[Start of READING TEXT]
He’s in it for God, and to secure his place in Heaven.

Adel Al-Moawdah: “We entered the parliament to please our God before pleasing the people. We won’t sell our ever-after for this life.”

He also denies defaming “most” Barhaini business people with this comments reported earlier that they are the “morally corrupt lobby,” he claims his words were skewed and that the media is mounting a campaign against him personally. Hence he doesn’t see a reason to apologise for his remarks. He didn’t do nor say anything wrong.

Adel Al-Moawdah also firmly disbelieves that the closure of Big Brother Arabia will affect business and capital in Bahrain and encourages investment in “clean” projects – which he sanctions of course1.

He initiates the fire, then runs as far away as possible from it, letting others fan it with their hatred until it becomes all consuming. He of course didn’t do anything, just pour some kerosene and lit the match. As in Nancy Ajram’s case, he had nothing to do with the consequences, as he didn’t have anything to do with slandering the whole business community, MBC, the contestants and the 200 workers (now unemployed) at the show.

He has simply pulled himself out of it completely and blames the media for misrepresenting and misquoting him.
[End of READING TEXT]
[Start of GIVEN ENTRIES]
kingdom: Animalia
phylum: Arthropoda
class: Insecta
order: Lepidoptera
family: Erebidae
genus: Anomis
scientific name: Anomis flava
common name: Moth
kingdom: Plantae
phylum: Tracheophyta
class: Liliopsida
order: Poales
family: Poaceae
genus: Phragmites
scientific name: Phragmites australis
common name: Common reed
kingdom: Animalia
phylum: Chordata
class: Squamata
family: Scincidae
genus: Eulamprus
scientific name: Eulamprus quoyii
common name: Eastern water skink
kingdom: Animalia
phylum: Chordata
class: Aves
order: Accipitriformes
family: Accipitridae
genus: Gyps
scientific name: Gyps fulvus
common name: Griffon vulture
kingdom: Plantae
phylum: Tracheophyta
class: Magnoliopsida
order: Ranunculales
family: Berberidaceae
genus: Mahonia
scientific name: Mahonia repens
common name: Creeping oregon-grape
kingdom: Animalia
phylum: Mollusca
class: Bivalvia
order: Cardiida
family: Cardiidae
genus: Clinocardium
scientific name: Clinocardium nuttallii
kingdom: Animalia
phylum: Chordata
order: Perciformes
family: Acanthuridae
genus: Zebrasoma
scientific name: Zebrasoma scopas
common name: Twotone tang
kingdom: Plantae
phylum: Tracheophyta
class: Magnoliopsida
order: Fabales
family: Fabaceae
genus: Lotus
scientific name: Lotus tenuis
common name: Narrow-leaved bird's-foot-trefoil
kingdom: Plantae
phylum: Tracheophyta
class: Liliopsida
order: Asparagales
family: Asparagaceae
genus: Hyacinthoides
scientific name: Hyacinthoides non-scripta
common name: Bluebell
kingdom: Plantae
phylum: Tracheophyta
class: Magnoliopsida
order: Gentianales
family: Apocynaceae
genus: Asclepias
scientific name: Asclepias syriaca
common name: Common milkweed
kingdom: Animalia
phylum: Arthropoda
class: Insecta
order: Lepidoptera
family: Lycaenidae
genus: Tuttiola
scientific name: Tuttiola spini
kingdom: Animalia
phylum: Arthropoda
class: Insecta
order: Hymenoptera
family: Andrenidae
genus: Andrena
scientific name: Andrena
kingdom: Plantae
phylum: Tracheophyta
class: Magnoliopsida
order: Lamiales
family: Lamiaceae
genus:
[End of GIVEN ENTRIES]
DIRECTION:
In the post about Adel Al-Moawdah, how many workers at the show are described as now unemployed?

RESPONSE BELOW:
200